САБАРТЕС. Портрет имел большой успех… Моя жена сказала: «Наконец-то появилась фотография, на которой я тебя узнаю!» И еще у меня есть хорошая новость: нам привезли уголь, и со вчерашнего дня в большой мастерской тепло… Теперь вы не будете стучать зубами от холода!
Хотя центральное отопление было установлено во всех комнатах еще в 1939 году, из-за нехватки угля топили только в прихожей. Сегодня впервые я наконец-то могу работать без шапки, без шарфа, без пальто… Великолепный день в тепле. Даже тусклое зимнее солнце вышло, чтобы тоже поучаствовать в празднике…
Сегодня я фотографирую небольшие панно из прессованного песка – Пикассо сделал их пять или шесть в 1933-м в Каннах: в качестве фона – пальмовые листья, сверху припудренные песком. На одном из них – длинная перчатка Ольги, которую он набил опилками. Маленькие коробочки из кусочков нарезанного картона, сшитые вместе и искусно и терпеливо раскрашенные «маленькой ручкой». И, наконец, голова, надетая вместо шеи на простой рулон картона…
Эта книга скульптур ставит передо мной проблему материального характера. Оплачивается она неважно, поскольку Пикассо сохранил за собой все права: помимо снимков, которые я должен передать издателю, мне придется отдать еще несколько дюжин Пикассо… Мое положение становится очень шатким… Я обсуждаю это с Сабартесом. Он считает, что Пикассо мог бы заплатить мне за свои снимки и предлагает это «утрясти»…

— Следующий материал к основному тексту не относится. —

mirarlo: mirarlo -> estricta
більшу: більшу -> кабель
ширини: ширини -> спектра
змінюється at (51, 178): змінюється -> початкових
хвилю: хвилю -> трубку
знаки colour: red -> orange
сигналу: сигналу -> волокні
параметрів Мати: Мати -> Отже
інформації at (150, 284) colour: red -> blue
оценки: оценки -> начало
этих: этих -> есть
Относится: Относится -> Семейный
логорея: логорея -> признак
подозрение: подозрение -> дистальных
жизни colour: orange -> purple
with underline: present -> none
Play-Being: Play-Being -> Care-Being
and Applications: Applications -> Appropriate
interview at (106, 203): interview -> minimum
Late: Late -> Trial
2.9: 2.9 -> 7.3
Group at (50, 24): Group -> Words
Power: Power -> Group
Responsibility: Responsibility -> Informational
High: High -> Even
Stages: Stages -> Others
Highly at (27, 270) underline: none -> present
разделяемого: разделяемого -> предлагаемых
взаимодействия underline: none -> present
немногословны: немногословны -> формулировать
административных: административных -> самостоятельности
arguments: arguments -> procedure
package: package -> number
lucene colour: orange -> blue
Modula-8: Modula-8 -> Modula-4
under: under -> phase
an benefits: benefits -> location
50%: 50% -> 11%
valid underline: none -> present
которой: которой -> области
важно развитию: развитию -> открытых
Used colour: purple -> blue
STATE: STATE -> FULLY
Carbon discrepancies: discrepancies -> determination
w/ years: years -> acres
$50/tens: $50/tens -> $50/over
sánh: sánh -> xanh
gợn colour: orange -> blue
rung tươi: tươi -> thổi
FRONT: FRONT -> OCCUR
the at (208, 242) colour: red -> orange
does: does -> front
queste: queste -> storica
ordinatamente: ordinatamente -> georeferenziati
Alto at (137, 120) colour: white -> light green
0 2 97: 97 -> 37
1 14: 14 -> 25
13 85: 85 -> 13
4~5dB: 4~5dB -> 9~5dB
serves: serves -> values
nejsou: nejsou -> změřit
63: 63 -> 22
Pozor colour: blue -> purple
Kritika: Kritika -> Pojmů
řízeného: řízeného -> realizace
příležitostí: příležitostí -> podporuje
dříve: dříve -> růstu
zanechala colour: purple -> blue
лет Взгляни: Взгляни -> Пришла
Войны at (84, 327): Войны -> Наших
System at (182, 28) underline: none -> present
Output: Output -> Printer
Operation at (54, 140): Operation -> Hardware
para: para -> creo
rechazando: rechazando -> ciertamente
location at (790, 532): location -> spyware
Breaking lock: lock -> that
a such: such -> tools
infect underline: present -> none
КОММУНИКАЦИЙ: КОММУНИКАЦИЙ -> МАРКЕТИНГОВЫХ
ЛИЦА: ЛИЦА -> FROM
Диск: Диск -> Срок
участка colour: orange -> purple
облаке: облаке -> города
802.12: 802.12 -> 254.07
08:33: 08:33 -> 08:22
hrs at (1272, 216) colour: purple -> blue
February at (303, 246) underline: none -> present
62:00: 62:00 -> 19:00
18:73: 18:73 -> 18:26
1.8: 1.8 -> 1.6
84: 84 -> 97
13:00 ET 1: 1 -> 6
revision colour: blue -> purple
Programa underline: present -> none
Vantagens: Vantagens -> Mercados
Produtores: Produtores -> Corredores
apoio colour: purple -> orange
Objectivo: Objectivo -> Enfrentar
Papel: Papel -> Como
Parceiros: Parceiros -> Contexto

Он выходит к мэтру, который находится в соседней комнате. До меня долетают обрывки их разговора, который идет на каталонском диалекте… Они переходят на него, когда обсуждают какие-то сугубо личные дела и не хотят, чтобы их понимали другие. Видимо, речь идет о моих фотографиях. Спорят они долго… Временами Пикассо повышает голос… Наконец его друг выходит ко мне.
САБАРТЕС. Нет, мне не удалось ничего сделать… Хотя я старался вас защитить. Пикассо решительно не желает платить за снимки. Я его знаю. Он может быть щедрым, но к нему нельзя обращаться с просьбой о деньгах напрямую. Он начинает артачиться. Это у него как инстинкт. Возможно, сказываются годы, которые он прожил в нищете… Банковские билеты, наличные деньги сохраняют для него свое обаяние… Он всегда предпочитал расплачиваться не деньгами, а картинами или рисунками. Причем даже в тех случаях, когда стоимость его произведений была выше, чем сумма долга… Уверен, что он возместит вам эти убытки, причем тогда, когда вы, возможно, уже об этом забудете… И советую вам подарить ему эти фотографии…
Я ответил, что всегда дарил свои снимки Пикассо, не ожидая ничего взамен, и поступил бы так же и сейчас, если бы не стесненность в средствах. Позже ко мне в мастерскую зашел Пикассо.
ПИКАССО. Надеюсь, вы поймете мою позицию… Зервос, который фотографирует и публикует все мои картины и рисунки, всегда оставляет мне снимки. Другие издатели поступают так же, даже если это не оговорено контрактом. Это не ваше дело дарить мне фотографии, это дело издателя. Я позволил ему опубликовать эту книгу, на чем он заработает много денег, поэтому совершенно естественно, что он передает мне снимки моих скульптур безвозмездно. И урегулировать вопрос денег вам следовало бы с ним…[36]36
Издатель – «Эдисьон дю Шеен» – разорился… Книга «Скульптуры Пикассо» вышла в 1949 году во Франции, затем в Англии с текстом Д.-А. Канвейлера и более чем двумя сотнями моих фотографий.